Sokak sabah sessizliğinde uyanıyor.
Güneş öylece parlamıyor —
sanki biraz geri çekilmiş,
bugün sana yer açmış gibi.
Adımlarımın sesi kalbimle aynı ritimde.
Ne hızlıyım, ne yavaş.
Sadece uyum.
İnsanlar geçiyor yanımdan.
Hiçbirine bakmıyorum.
Bu sabah,
bakmak değil —
duymak istiyorum.
Her şeyin iç sesi varmış gibi geliyor.
Binaların, ağaçların, hatta kaldırımların.

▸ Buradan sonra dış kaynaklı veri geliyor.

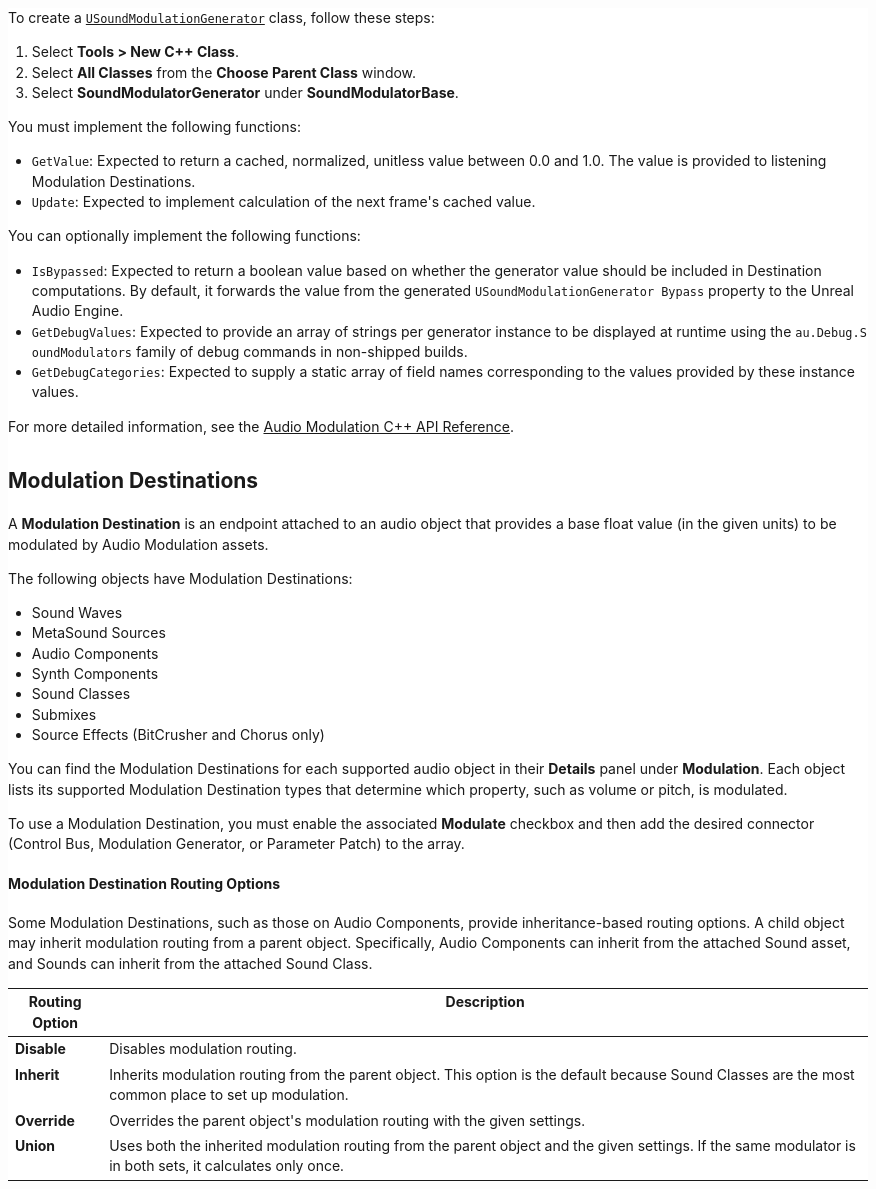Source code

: To create a [`USoundModulationGenerator`](/documentation/en-us/unreal-engine/API/Plugins/AudioModulation/USoundModulationGenerator) class, follow these steps:

1.  Select **Tools > New C++ Class**.
2.  Select **All Classes** from the **Choose Parent Class** window.
3.  Select **SoundModulatorGenerator** under **SoundModulatorBase**.

You must implement the following functions:

-   `GetValue`: Expected to return a cached, normalized, unitless value between 0.0 and 1.0. The value is provided to listening Modulation Destinations.
-   `Update`: Expected to implement calculation of the next frame's cached value.

You can optionally implement the following functions:

-   `IsBypassed`: Expected to return a boolean value based on whether the generator value should be included in Destination computations. By default, it forwards the value from the generated `USoundModulationGenerator Bypass` property to the Unreal Audio Engine.
-   `GetDebugValues`: Expected to provide an array of strings per generator instance to be displayed at runtime using the `au.Debug.SoundModulators` family of debug commands in non-shipped builds.
-   `GetDebugCategories`: Expected to supply a static array of field names corresponding to the values provided by these instance values.

For more detailed information, see the [Audio Modulation C++ API Reference](/documentation/en-us/unreal-engine/API/Plugins/AudioModulation).

## Modulation Destinations

A **Modulation Destination** is an endpoint attached to an audio object that provides a base float value (in the given units) to be modulated by Audio Modulation assets.

The following objects have Modulation Destinations:

-   Sound Waves
-   MetaSound Sources
-   Audio Components
-   Synth Components
-   Sound Classes
-   Submixes
-   Source Effects (BitCrusher and Chorus only)

You can find the Modulation Destinations for each supported audio object in their **Details** panel under **Modulation**. Each object lists its supported Modulation Destination types that determine which property, such as volume or pitch, is modulated.

To use a Modulation Destination, you must enable the associated **Modulate** checkbox and then add the desired connector (Control Bus, Modulation Generator, or Parameter Patch) to the array.

#### Modulation Destination Routing Options

Some Modulation Destinations, such as those on Audio Components, provide inheritance-based routing options. A child object may inherit modulation routing from a parent object. Specifically, Audio Components can inherit from the attached Sound asset, and Sounds can inherit from the attached Sound Class.

| **Routing Option** | **Description** |
| --- | --- |
| **Disable** | Disables modulation routing. |
| **Inherit** | Inherits modulation routing from the parent object. This option is the default because Sound Classes are the most common place to set up modulation. |
| **Override** | Overrides the parent object's modulation routing with the given settings. |
| **Union** | Uses both the inherited modulation routing from the parent object and the given settings. If the same modulator is in both sets, it calculates only once. |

Sanki düşten kalan bir frekans taşıyor hepsi.
Ve içimde bir ses:
“Bugün olacak olan,
dün gördüğün düşün yankısıdır.”
Bir köşe başında duruyorum.
Neden bilmeden.
Bildiğim tek bir şey var:
Burası yeni bir şeyin başlayacağı yer.
Telefon çalmıyor.
Kimse gelmiyor.
Ama içimden biri yaklaşıyor bana.
Bir ses,
çok eski bir tanıdıklıkla.
“Hazırsan, bu defa unutmayacağız.”
“Bu defa, düşleri yalnızca geceye bırakmayacağız.”
Omzumda bir hafiflik hissediyorum.
Yük değil.
Yer açılmış bir yer.
Düşü gerçeklikle birlikte taşıyabileceğim bir yer.
Ve içimden şu geçiyor:
“Rüya, yalnızca gecenin taşıdığı bir şey değil artık.
Çünkü bu kitapta, rüyaların adı düş olacak.”
Rüya görüp geçilendi,
düş ise hatırlanıp taşınandı.
Gördüklerim değil, taşıdıklarım yazıyor bu hikâyeyi.
Her düş, içimde bir hafıza kıvrımı açıyor.
Bir hatırlayış biçimi.
Bir zaman kırığı.
Bir sesin geri dönüşü.
Artık her sessizlikte,
her adımda,
her bakışta…
bir düş taşıyacağım.
Göze görünmeyen,
ama yolu belirleyen o içsel haritayı.